Department of Mathematics and Applications, University of Napoli Federico II, Naples, Italy.
Math Biosci. 2013 Sep;245(1):76-85. doi: 10.1016/j.mbs.2013.07.011. Epub 2013 Jul 26.
Cluster analysis aims at finding subsets (clusters) of a given set of entities, which are homogeneous and/or well separated. Starting from the 1990s, cluster analysis has been applied to several domains with numerous applications. It has emerged as one of the most exciting interdisciplinary fields, having benefited from concepts and theoretical results obtained by different scientific research communities, including genetics, biology, biochemistry, mathematics, and computer science. The last decade has brought several new algorithms, which are able to solve larger sized and real-world instances. We will give an overview of the main types of clustering and criteria for homogeneity or separation. Solution techniques are discussed, with special emphasis on the combinatorial optimization perspective, with the goal of providing conceptual insights and literature references to the broad community of clustering practitioners. A new biased random-key genetic algorithm is also described and compared with several efficient hybrid GRASP algorithms recently proposed to cluster biological data.

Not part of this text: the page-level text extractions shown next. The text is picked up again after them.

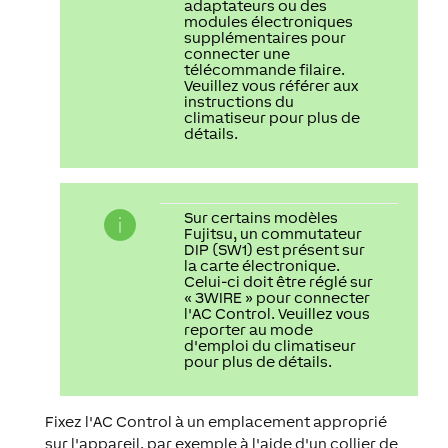
adaptateurs ou des
modules électroniques
supplémentaires pour
connecter une
télécommande filaire.
Veuillez vous référer aux
instructions du
climatiseur pour plus de
détails.
Sur certains modèles
Fujitsu, un commutateur
DIP (SW1) est présent sur
la carte électronique.
Celui-ci doit être réglé sur
« 3WIRE » pour connecter
l'AC Control. Veuillez vous
reporter au mode
d'emploi du climatiseur
pour plus de détails.
Fixez l'AC Control à un emplacement approprié
sur l'appareil, par exemple à l'aide d'un collier de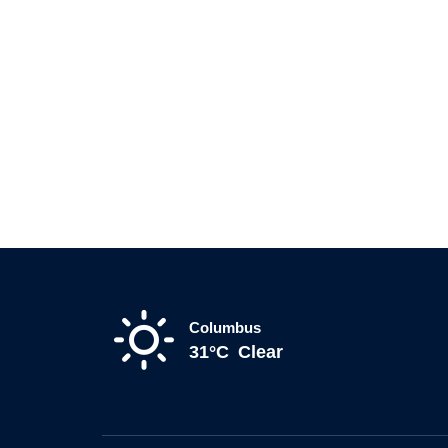
Columbus
31°C
Clear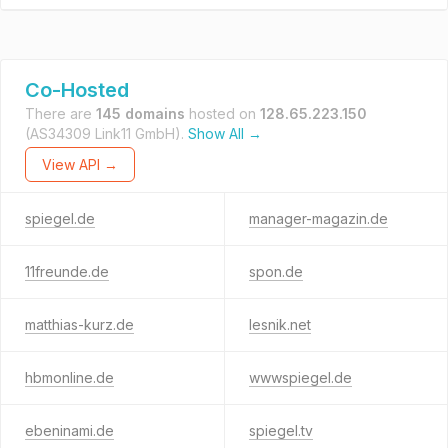
Co-Hosted
There are
145 domains
hosted on
128.65.223.150
(AS34309 Link11 GmbH).
Show All →
View API →
spiegel.de
manager-magazin.de
11freunde.de
spon.de
matthias-kurz.de
lesnik.net
hbmonline.de
wwwspiegel.de
ebeninami.de
spiegel.tv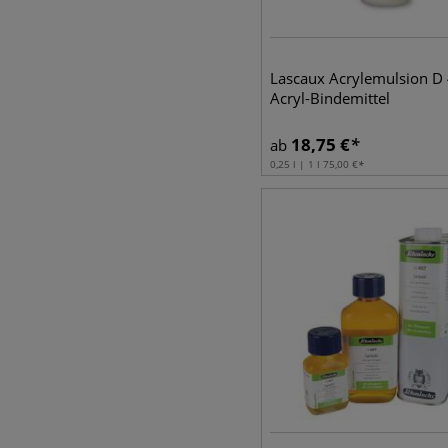
Lascaux Acrylemulsion D
Acryl-Bindemittel
18,75
€
ab
0,25 l | 1 l
75,00
€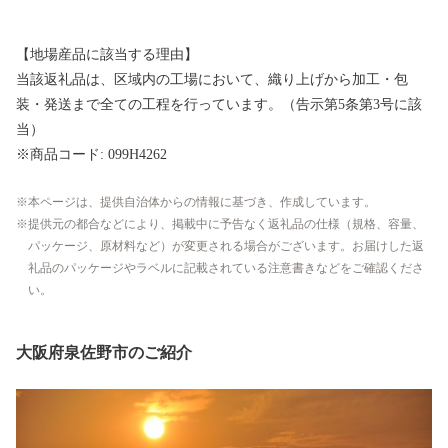
【地場産品に該当する理由】
当該返礼品は、区域内の工場において、織り上げから加工・包
装・発送まで全ての工程を行っています。（告示第5条第3号に該
当）
※商品コード: 099H4262
本ページは、提供自治体からの情報に基づき、作成しています。
提供元の都合などにより、掲載中に予告なく返礼品の仕様（規格、容量、
パッケージ、原材料など）が変更される場合がございます。お届けした返
礼品のパッケージやラベルに記載されている注意書きなどをご確認くださ
い。
大阪府泉佐野市のご紹介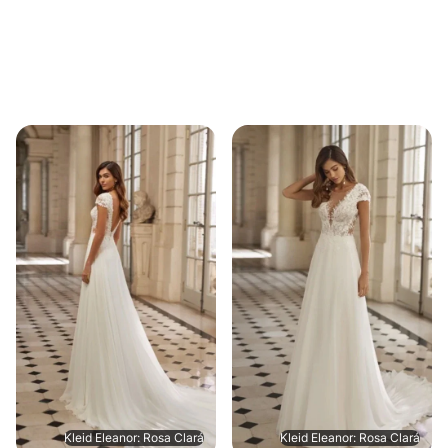
Kleid Eleanor: Rosa Clará
Kleid Eleanor: Rosa Clará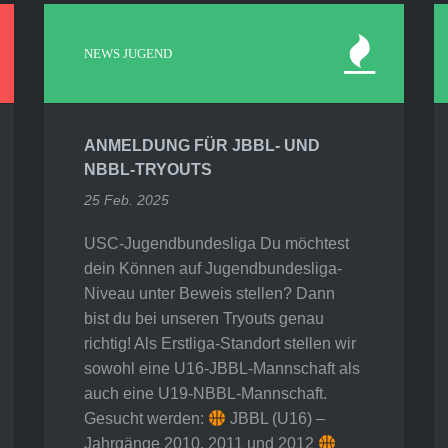
NEWS JUGEND
ANMELDUNG FÜR JBBL- UND
NBBL-TRYOUTS
25 Feb. 2025
USC-Jugendbundesliga Du möchtest
dein Können auf Jugendbundesliga-
Niveau unter Beweis stellen? Dann
bist du bei unseren Tryouts genau
richtig! Als Erstliga-Standort stellen wir
sowohl eine U16-JBBL-Mannschaft als
auch eine U19-NBBL-Mannschaft.
Gesucht werden:
JBBL (U16) –
Jahrgänge 2010, 2011 und 2012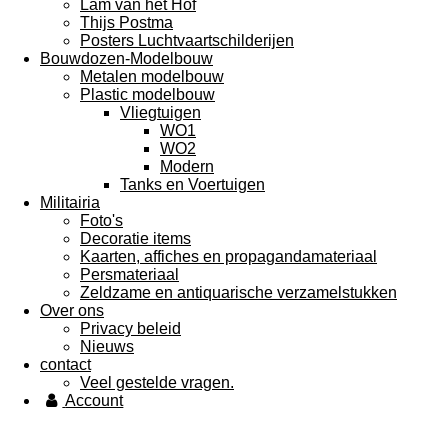
Lam van het Hof
Thijs Postma
Posters Luchtvaartschilderijen
Bouwdozen-Modelbouw
Metalen modelbouw
Plastic modelbouw
Vliegtuigen
WO1
WO2
Modern
Tanks en Voertuigen
Militairia
Foto's
Decoratie items
Kaarten, affiches en propagandamateriaal
Persmateriaal
Zeldzame en antiquarische verzamelstukken
Over ons
Privacy beleid
Nieuws
contact
Veel gestelde vragen.
Account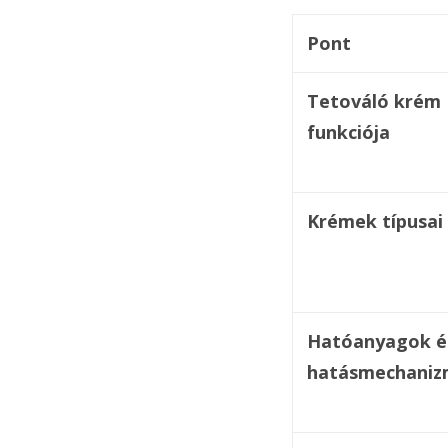
Pont
Tetováló krém
funkciója
Krémek típusai
Hatóanyagok é
hatásmechaniz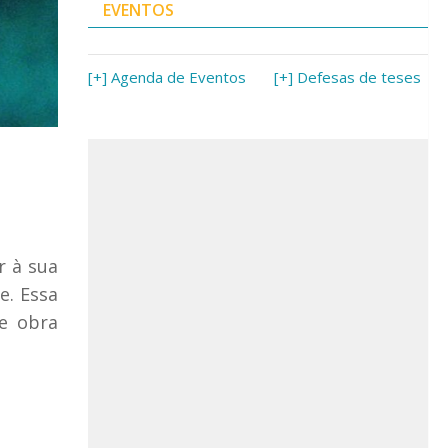
EVENTOS
[+] Agenda de Eventos
[+] Defesas de teses
r à sua
e. Essa
e obra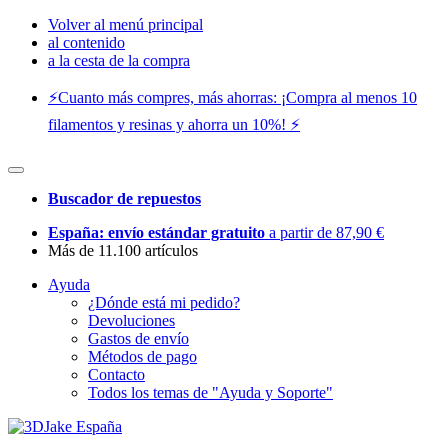
Volver al menú principal
al contenido
a la cesta de la compra
⚡️Cuanto más compres, más ahorras: ¡Compra al menos 10
filamentos y resinas y ahorra un 10%! ⚡️
Buscador de repuestos
España: envío estándar gratuito
a partir de 87,90 €
Más de 11.100 artículos
Ayuda
¿Dónde está mi pedido?
Devoluciones
Gastos de envío
Métodos de pago
Contacto
Todos los temas de "Ayuda y Soporte"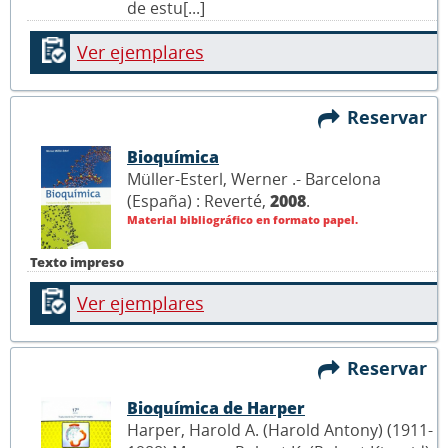
de estu[...]
Ver ejemplares
Reservar
Bioquímica
Müller-Esterl, Werner .- Barcelona
(España) : Reverté,
2008
.
Material bibliográfico en formato papel.
Texto impreso
Ver ejemplares
Reservar
Bioquímica de Harper
Harper, Harold A. (Harold Antony) (1911-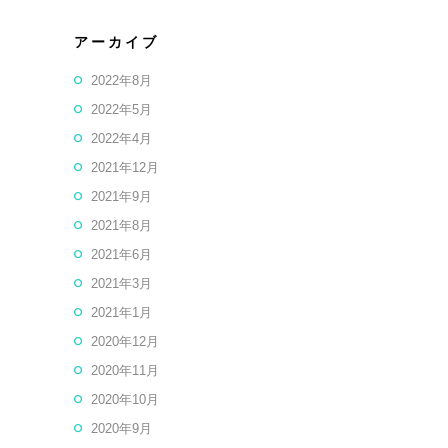
アーカイブ
2022年8月
2022年5月
2022年4月
2021年12月
2021年9月
2021年8月
2021年6月
2021年3月
2021年1月
2020年12月
2020年11月
2020年10月
2020年9月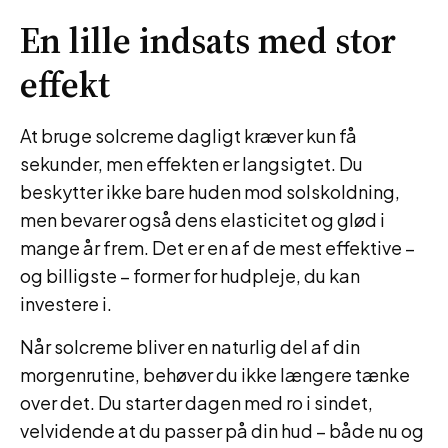
En lille indsats med stor
effekt
At bruge solcreme dagligt kræver kun få
sekunder, men effekten er langsigtet. Du
beskytter ikke bare huden mod solskoldning,
men bevarer også dens elasticitet og glød i
mange år frem. Det er en af de mest effektive –
og billigste – former for hudpleje, du kan
investere i.
Når solcreme bliver en naturlig del af din
morgenrutine, behøver du ikke længere tænke
over det. Du starter dagen med ro i sindet,
velvidende at du passer på din hud – både nu og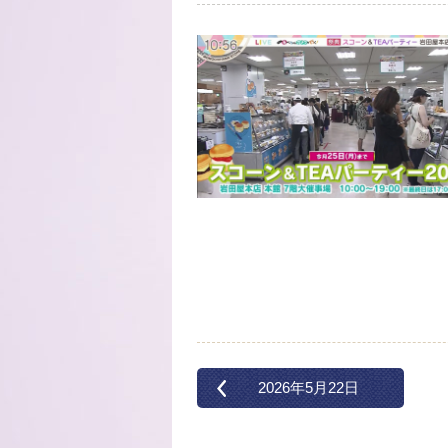
2026年5月22日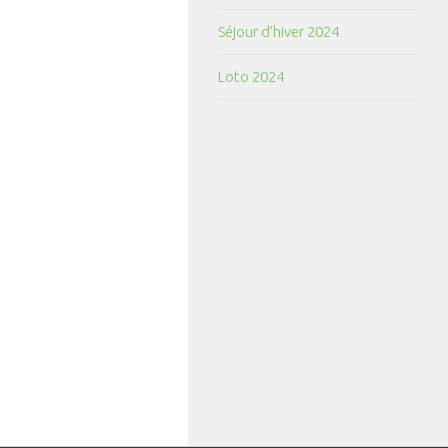
Séjour d’hiver 2024
Loto 2024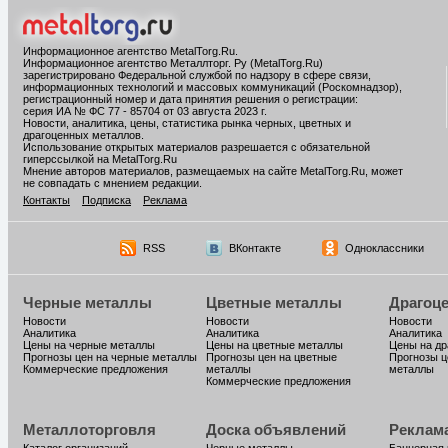
Информационное агентство MetalTorg.Ru
.
Информационное агентство Металлторг. Ру (MetalTorg.Ru)
зарегистрировано Федеральной службой по надзору в сфере связи,
информационных технологий и массовых коммуникаций (Роскомнадзор),
регистрационный номер и дата принятия решения о регистрации:
серия ИА № ФС 77 - 85704 от 03 августа 2023 г.
Новости, аналитика, цены, статистика рынка черных, цветных и
драгоценных металлов.
Использование открытых материалов разрешается с обязательной
гиперссылкой на MetalTorg.Ru
Мнение авторов материалов, размещаемых на сайте MetalTorg.Ru, может
не совпадать с мнением редакции.
Контакты
Подписка
Реклама
RSS
ВКонтакте
Одноклассники
Черные металлы
Цветные металлы
Драгоц
Новости
Новости
Новости
Аналитика
Аналитика
Аналитика
Цены на черные металлы
Цены на цветные металлы
Цены на д
Прогнозы цен на черные металлы
Прогнозы цен на цветные
Прогнозы ц
Коммерческие предложения
металлы
металлы
Коммерческие предложения
Металлоторговля
Доска объявлений
Реклам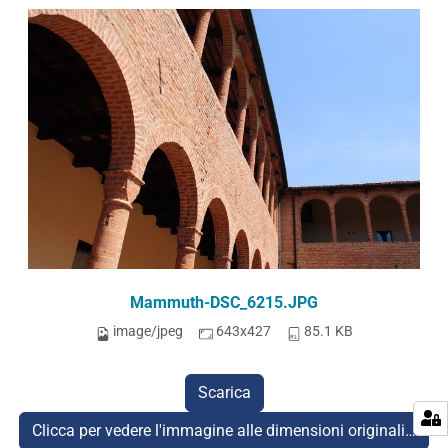
Mammuth-DSC_6215.JPG
image/jpeg
643x427
85.1 KB
Scarica
Clicca per vedere l'immagine alle dimensioni originali…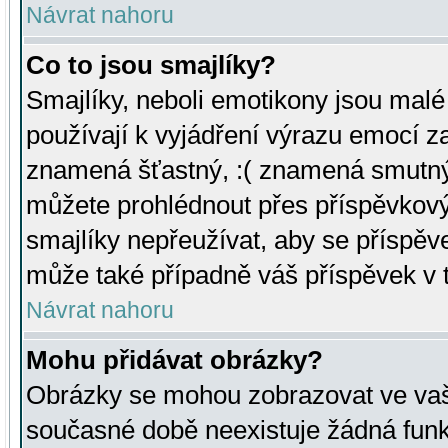
Návrat nahoru
Co to jsou smajlíky?
Smajlíky, neboli emotikony jsou malé 
používají k vyjádření výrazu emocí za
znamená šťastný, :( znamená smutný
můžete prohlédnout přes příspěvkový 
smajlíky nepřeužívat, aby se příspěv
může také případně váš příspěvek v 
Návrat nahoru
Mohu přidávat obrázky?
Obrázky se mohou zobrazovat ve vaši
současné době neexistuje žádná funk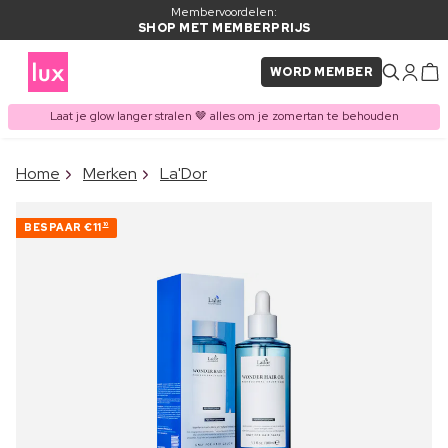
Membervoordelen:
SHOP MET MEMBERPRIJS
WORD MEMBER
Laat je glow langer stralen 🤎 alles om je zomertan te behouden
×
Home
Merken
La'Dor
ITEM TOEGEVOEGD AAN
Vaak samen gekocht met
WINKELMAND
BESPAAR
€11
10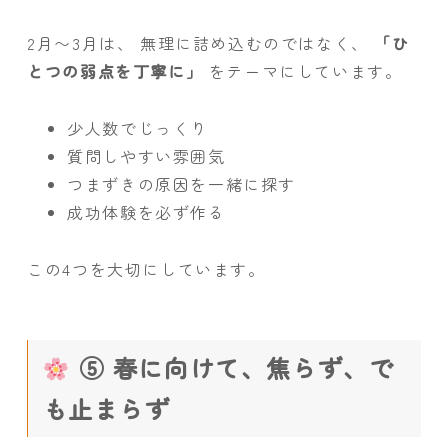
2月〜3月は、 無理に詰め込むのではなく、
「ひ
とつの弱点を丁寧に」
をテーマにしています。
少人数でじっくり
質問しやすい雰囲気
つまずきの原因を一緒に探す
成功体験を必ず作る
この4つを大切にしています。
⑤ 春に向けて、焦らず、で
も止まらず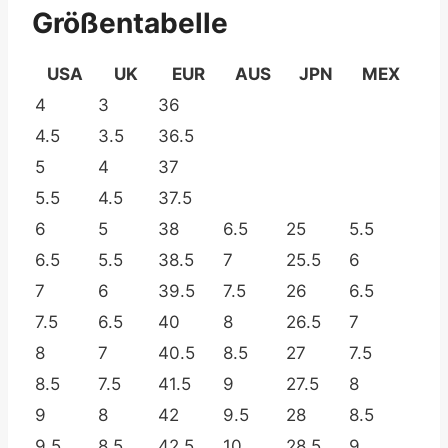
Größentabelle
USA
UK
EUR
AUS
JPN
MEX
4
3
36
4.5
3.5
36.5
5
4
37
5.5
4.5
37.5
6
5
38
6.5
25
5.5
6.5
5.5
38.5
7
25.5
6
7
6
39.5
7.5
26
6.5
7.5
6.5
40
8
26.5
7
8
7
40.5
8.5
27
7.5
8.5
7.5
41.5
9
27.5
8
9
8
42
9.5
28
8.5
9.5
8.5
42.5
10
28.5
9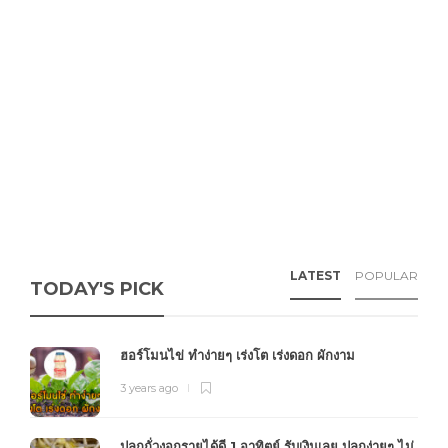
LATEST
POPULAR
TODAY'S PICK
ฮอร์โมนไข่ ทำง่ายๆ เร่งโต เร่งดอก ผักงาม
3 years ago
ปลูกถั่วงอกรายได้ดี 1 อาทิตย์ รับเงินเลย ปลูกง่ายๆ ไม่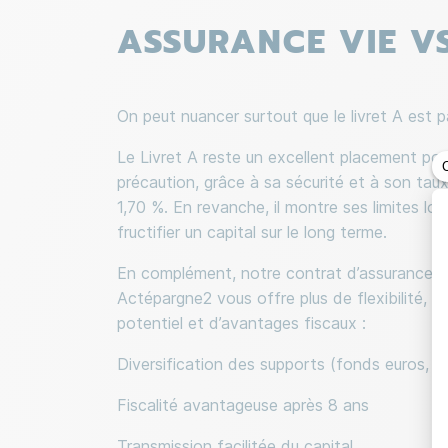
ASSURANCE VIE V
On peut nuancer surtout que le livret A est 
Le Livret A reste un excellent placement pou
précaution, grâce à sa sécurité et à son tau
1,70 %. En revanche, il montre ses limites lorsq
fructifier un capital sur le long terme.
En complément, notre contrat d’assurance vi
Actépargne2 vous offre plus de flexibilité, 
potentiel et d’avantages fiscaux :
Diversification des supports (fonds euros, 
Fiscalité avantageuse après 8 ans
Transmission facilitée du capital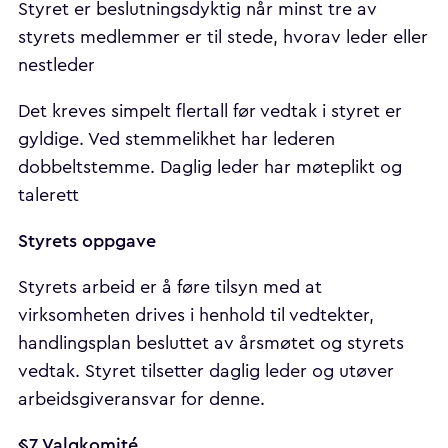
Styret er beslutningsdyktig når minst tre av
styrets medlemmer er til stede, hvorav leder eller
nestleder
Det kreves simpelt flertall før vedtak i styret er
gyldige. Ved stemmelikhet har lederen
dobbeltstemme. Daglig leder har møteplikt og
talerett
Styrets oppgave
Styrets arbeid er å føre tilsyn med at
virksomheten drives i henhold til vedtekter,
handlingsplan besluttet av årsmøtet og styrets
vedtak. Styret tilsetter daglig leder og utøver
arbeidsgiveransvar for denne.
§7 Valgkomité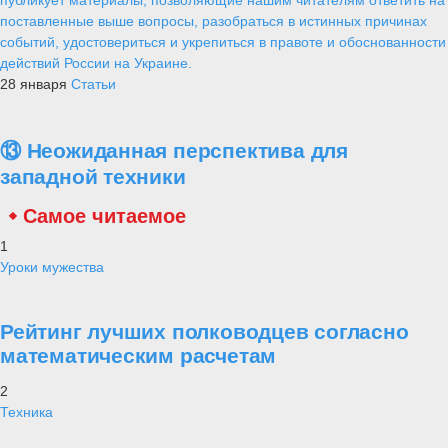
поставленные выше вопросы, разобраться в истинных причинах
событий, удостовериться и укрепиться в правоте и обоснованности
действий России на Украине.
28 января
Статьи
⑬ Неожиданная перспектива для
западной техники
Самое читаемое
1
Уроки мужества
Рейтинг лучших полководцев согласно
математическим расчетам
2
Техника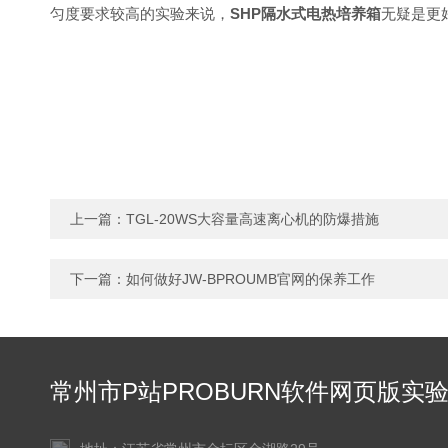
匀度要求较高的实验来说，
SHP隔水式电热培养箱
无疑是更
上一篇：
TGL-20WS大容量高速离心机的防爆措施
下一篇：
如何做好JW-BPROUMB官网的保养工作
常州市P站PROBURN软件网页版实
仪器有限公司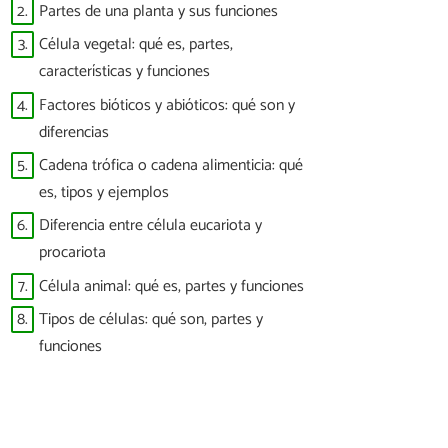
2.
Partes de una planta y sus funciones
3.
Célula vegetal: qué es, partes,
características y funciones
4.
Factores bióticos y abióticos: qué son y
diferencias
5.
Cadena trófica o cadena alimenticia: qué
es, tipos y ejemplos
6.
Diferencia entre célula eucariota y
procariota
7.
Célula animal: qué es, partes y funciones
8.
Tipos de células: qué son, partes y
funciones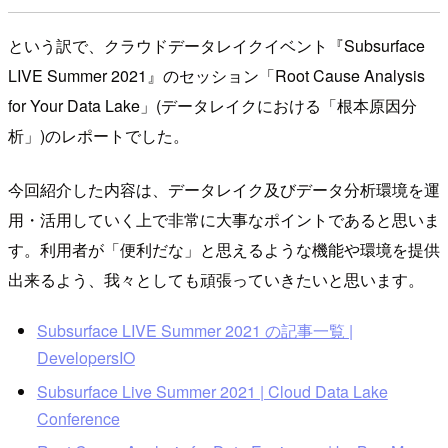
という訳で、クラウドデータレイクイベント『Subsurface
LIVE Summer 2021』のセッション「Root Cause Analysis
for Your Data Lake」(データレイクにおける「根本原因分
析」)のレポートでした。
今回紹介した内容は、データレイク及びデータ分析環境を運
用・活用していく上で非常に大事なポイントであると思いま
す。利用者が「便利だな」と思えるような機能や環境を提供
出来るよう、我々としても頑張っていきたいと思います。
Subsurface LIVE Summer 2021 の記事一覧 |
DevelopersIO
Subsurface Live Summer 2021 | Cloud Data Lake
Conference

聚类分析旨在发现给定实体集合的子集(聚类),这些子集是同质的和/或很好地分离的。从 20 世纪 90 年代开始,聚类分析已经应用于许多领域,并产生了许多应用。它已成为最令人兴奋的跨学科领域之一,受益于不同科学研究社区获得的概念和理论成果,包括遗传学、生物学、生物化学、数学和计算机科学。过去十年带来了几种新的算法,这些算法能够解决更大规模和真实世界的实例。我们将概述主要的聚类类型和同质性或分离的标准。讨论了解决方案技术,特别强调组合优化的角度,旨在为聚类从业者的广大社区提供概念上的见解和文献参考。还描述了一种新的有偏随机键遗传算法,并将其与最近提出的几种用于聚类生物数据的高效混合 GRASP 算法进行了比较。